Environment Magazine

Drivers of Protected-area Effectiveness in Africa

Posted on the 31 January 2018 by Bradshaw @conservbytes
Drivers of protected-area effectiveness in Africa

Subtropical and
Tropical Moist Broadleaf Forest of
Africa with 224 parks surrounded
by a 10-km buffer area. ©
2016 Society for Conservation Biology.

I’ve just read an interesting paper published in late 2016 in Conservation Biology that had so far escaped my attention. But given my interest in African conservation recently (and some interesting research results on the determinants of environmental performance for that region should be coming soon out of our lab), the work caught my eye.

The paper by Bowker and colleagues asked a question that has been asked previously regarding the ‘effectiveness’ of protected areas — do they succeed in limiting forest loss? While forest loss itself is not necessarily indicative of biodiversity erosion in any given area (for that, you need measures of species trends, etc.), it is arguably one of the most important drivers of species loss today.
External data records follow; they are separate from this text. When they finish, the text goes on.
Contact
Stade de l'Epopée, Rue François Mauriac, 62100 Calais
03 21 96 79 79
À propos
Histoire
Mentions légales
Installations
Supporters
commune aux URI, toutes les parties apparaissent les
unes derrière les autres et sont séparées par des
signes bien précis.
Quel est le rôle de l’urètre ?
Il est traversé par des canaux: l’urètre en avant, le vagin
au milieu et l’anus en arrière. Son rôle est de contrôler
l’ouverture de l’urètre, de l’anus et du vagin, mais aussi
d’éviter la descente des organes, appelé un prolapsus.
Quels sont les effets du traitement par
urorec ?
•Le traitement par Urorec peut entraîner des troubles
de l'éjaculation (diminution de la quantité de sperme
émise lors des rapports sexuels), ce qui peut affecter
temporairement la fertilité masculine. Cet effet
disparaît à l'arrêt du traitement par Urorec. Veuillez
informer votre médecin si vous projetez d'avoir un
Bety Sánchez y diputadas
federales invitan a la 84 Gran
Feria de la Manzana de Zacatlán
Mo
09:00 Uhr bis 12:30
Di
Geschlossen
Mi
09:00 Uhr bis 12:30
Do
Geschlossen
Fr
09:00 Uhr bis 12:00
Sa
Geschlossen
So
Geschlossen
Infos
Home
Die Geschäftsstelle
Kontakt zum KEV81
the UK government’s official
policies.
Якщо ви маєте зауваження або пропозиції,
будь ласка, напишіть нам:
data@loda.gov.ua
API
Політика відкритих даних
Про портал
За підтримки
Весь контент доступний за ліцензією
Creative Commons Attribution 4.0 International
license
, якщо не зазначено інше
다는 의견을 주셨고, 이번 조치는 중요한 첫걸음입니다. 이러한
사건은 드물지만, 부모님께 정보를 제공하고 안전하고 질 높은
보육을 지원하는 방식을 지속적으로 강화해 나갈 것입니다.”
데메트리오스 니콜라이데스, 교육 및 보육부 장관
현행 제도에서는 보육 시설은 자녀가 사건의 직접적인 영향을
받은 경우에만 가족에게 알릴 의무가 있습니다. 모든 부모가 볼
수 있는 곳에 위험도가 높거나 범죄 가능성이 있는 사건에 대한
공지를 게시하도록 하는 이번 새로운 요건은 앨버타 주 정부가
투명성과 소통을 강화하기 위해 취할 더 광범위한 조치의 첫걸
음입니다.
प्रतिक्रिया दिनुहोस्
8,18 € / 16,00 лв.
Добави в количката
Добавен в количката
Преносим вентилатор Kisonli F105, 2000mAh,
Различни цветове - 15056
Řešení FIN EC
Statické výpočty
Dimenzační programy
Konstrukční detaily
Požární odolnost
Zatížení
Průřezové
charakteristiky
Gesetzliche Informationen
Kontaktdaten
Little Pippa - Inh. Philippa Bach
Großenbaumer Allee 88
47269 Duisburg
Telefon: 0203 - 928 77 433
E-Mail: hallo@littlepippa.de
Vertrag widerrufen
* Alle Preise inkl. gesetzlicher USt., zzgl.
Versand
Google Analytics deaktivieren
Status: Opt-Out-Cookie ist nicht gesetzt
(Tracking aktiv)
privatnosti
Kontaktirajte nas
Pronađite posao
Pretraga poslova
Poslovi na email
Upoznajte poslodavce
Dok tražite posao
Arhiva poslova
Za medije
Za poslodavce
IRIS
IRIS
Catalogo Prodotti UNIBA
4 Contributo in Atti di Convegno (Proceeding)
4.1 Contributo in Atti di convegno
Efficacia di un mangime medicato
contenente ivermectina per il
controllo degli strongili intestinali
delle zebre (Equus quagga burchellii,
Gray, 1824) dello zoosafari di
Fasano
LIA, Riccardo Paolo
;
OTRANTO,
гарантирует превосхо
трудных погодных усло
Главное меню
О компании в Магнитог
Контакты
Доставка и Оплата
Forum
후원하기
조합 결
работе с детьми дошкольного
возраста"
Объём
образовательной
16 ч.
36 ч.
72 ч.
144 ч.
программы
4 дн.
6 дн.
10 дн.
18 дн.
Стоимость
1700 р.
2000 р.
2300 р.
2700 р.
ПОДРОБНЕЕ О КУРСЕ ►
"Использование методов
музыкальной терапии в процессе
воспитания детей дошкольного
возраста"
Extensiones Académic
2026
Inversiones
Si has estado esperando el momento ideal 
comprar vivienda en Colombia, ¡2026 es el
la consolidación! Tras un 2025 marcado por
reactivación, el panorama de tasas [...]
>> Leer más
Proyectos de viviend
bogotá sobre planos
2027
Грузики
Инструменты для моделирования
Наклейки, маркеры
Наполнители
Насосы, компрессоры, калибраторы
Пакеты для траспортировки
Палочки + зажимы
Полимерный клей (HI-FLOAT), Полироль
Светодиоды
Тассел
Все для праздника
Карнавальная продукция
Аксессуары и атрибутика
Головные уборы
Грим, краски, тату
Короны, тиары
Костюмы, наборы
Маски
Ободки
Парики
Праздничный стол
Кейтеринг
The first set out to differentiate ‘effective’ from ‘ineffective’ protected areas, which was a simple binary variable related to whether there was less deforestation inside the protected area relative to comparable points outside (effective), or greater than or equal to deforestation outside (ineffective). The authors then related this binary response to a series of biophysical and social indicators.

First, a partially good news story emerged: over the last decade anyway, most (69%) of the 224 tropical protected areas they examined had less deforestation inside them than out. This is of course what one hopes, but it doesn’t really attest to the amount of total deforestation going on (e.g., both inside and out could have declining forest cover, albeit protected areas just slow down the rate a little).

One of the more interesting findings though was that the remoteness of the protected area had a completely opposite effect depending on whether it was ‘effective’ or ‘ineffective’; in ineffective ones, inaccessibility was a bad thing (i.e., it increased deforestation rate), whereas for ‘effective’ protected areas, inaccessibility was a good thing (less forest loss). This means that if you’re a baddie and the target protected area is not very well-governed, it’s probably safer to pilfer trees illegally if the area is nice and remote and away from prying eyes.

Newer protected areas also fared better, as did bigger ones (no surprises here), probably because older ones tended to be established without community support, and small ones just cannot buffer the damage happening outside them as as well as larger ones.

A final note — while I wouldn’t have approached the analysis quite the way the authors did (I think there are some issues of pseudo-replication and spatial autocorrelation, among others), I think the results are a nice addition to the literature on the effectiveness of protected areas.